The revival of her wallpaper archive uncovered the rich legacy of this creative chameleon, writes Chris Pearson.
The rediscovery of Florence Broadhurst, chameleon and wallpaper-designer extraordinaire.
Back in 1959, at the age of 60, a feisty henna-haired Florence Broadhurst set about shaking Australia out of its beige postwar complacency. In a shed behind her husband’s truck showroom in St Leonards, Sydney, she set up a design business, Australian Wallpapers.
The vibrant, handprinted designs she created were the last incarnation for this master of reinvention, and would ultimately come to define her.
Broadhurst was born in Mount Perry, Queensland, in 1899. As a young woman she toured Asia in a comedy troupe as Bobby Broadhurst and in the 1920s, opened the ambitiously named Broadhurst Academy, a school of music, dancing and journalism, in Shanghai. In the 1930s, she surfaced in London as a supposedly French couturier called Madame Pellier. Upon her return to Australia in 1949, she passed herself off as English and achieved some measure of success as a landscape painter.

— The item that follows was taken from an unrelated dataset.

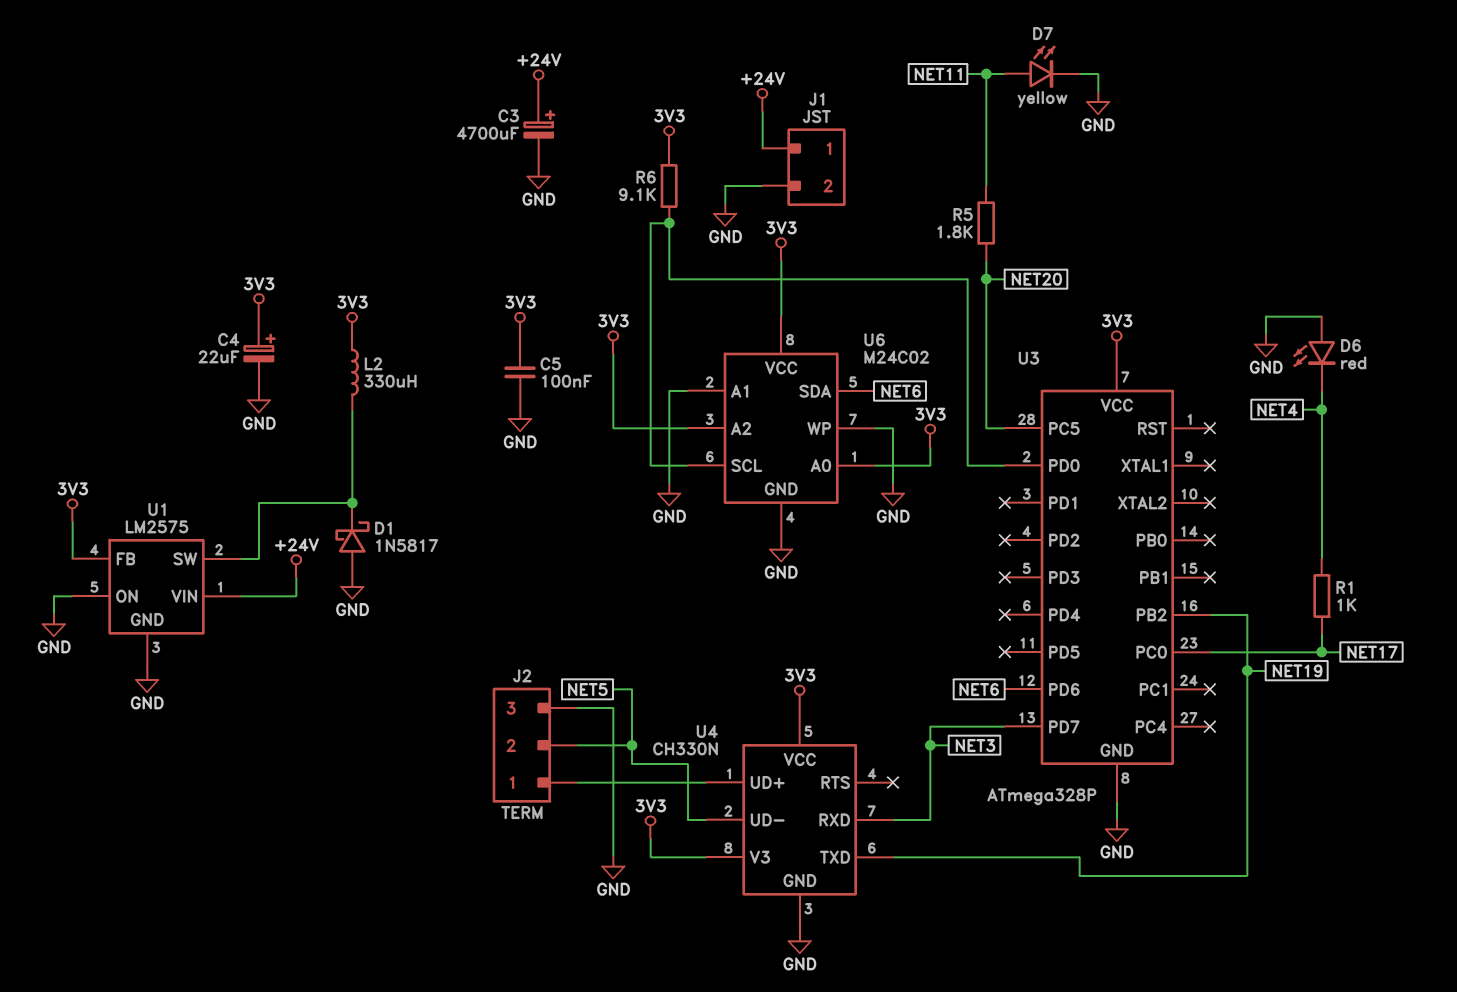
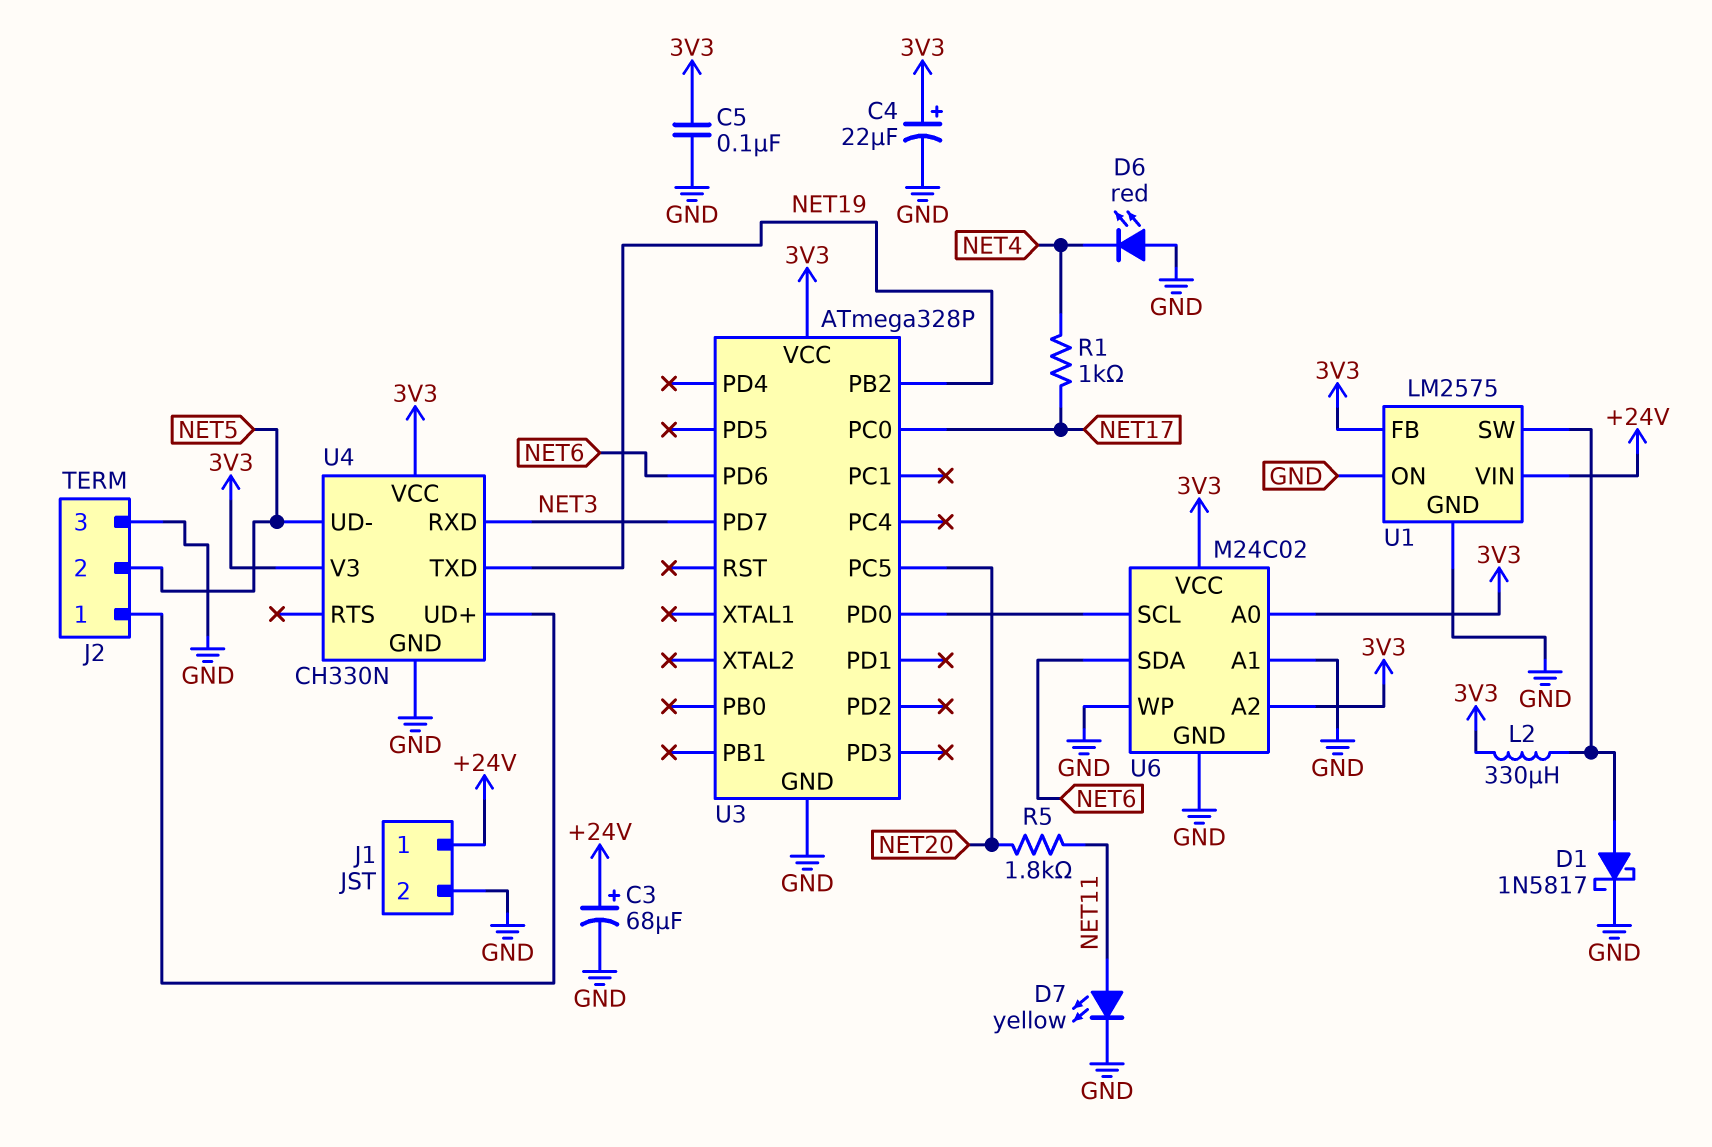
C3: 4700uF (plus +24V, minus GND) -> 68uF (plus +24V, minus GND)
D1: schottky 1N5817 (A GND, K U1/SW) -> schottky 1N5817 (A U1/SW, K GND)
R6: 9.1k (3V3, U3/PD0) -> none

No less intriguing were the fascinating wallpaper patterns that emerged from Broadhurst’s shed, ranging from oriental birds and exotic flora to swirling geometrics and ornate tapestries.
How many she designed herself is debatable, but no one doubts her entrepreneurial spirit and discerning eye.
In the late ’60s, with her business on a roll, she renamed it Florence Broadhurst Wallpapers, expanded into fabric and moved to larger, more stylish premises in Paddington. Broadhurst exported her vivid visions, many in mylar foil and vinyl, around the world. Then, tragically, came the biggest unsolved mystery of all: in 1977, the designer was murdered in her studio. Broadhurst’s collection was sold off and the archive might have languished in a warehouse but for Helen and David Lennie, founders of Sydney firm Signature Prints. Specialists in handprinted wallpaper and fabrics, they pounced as wallcoverings again found favour at the end of the ’90s. The pair revived Broadhurst’s designs, updated with fresh colours. Patterns such as Horses Stampede, The Cranes, Circles and Squares, Japanese Fans (left) and Cockatoos (top) found new fans, including interior designer Greg Natale.
“I was blown away – there was nothing else like it,” says Natale. “She took traditional patterns and played up the scale, which made them so modern, and they still feel modern today.”
WHAT IT MEANS TO US
“Broadhurst was the genius behind one of Australia’s most exhilarating design archives,” says Mark Smale, CEO of Signature Design Archive, which acquired the commercial rights in 2004. Broadhurst’s bounty now appears on bedding, towels, jewellery, dinnerware, appliances and stationery in 53 countries, as well as fabrics and wallpapers. Notable licensees include Kate Spade New York (train case, below); Deborah Lloyd, Kate Spade New York’s chief creative officer, calls Broadhurst’s work “groundbreaking and sensational”. And with 530 designs in the archive and fewer than 150 of them released so far, we’ve barely scratched the surface of her legacy.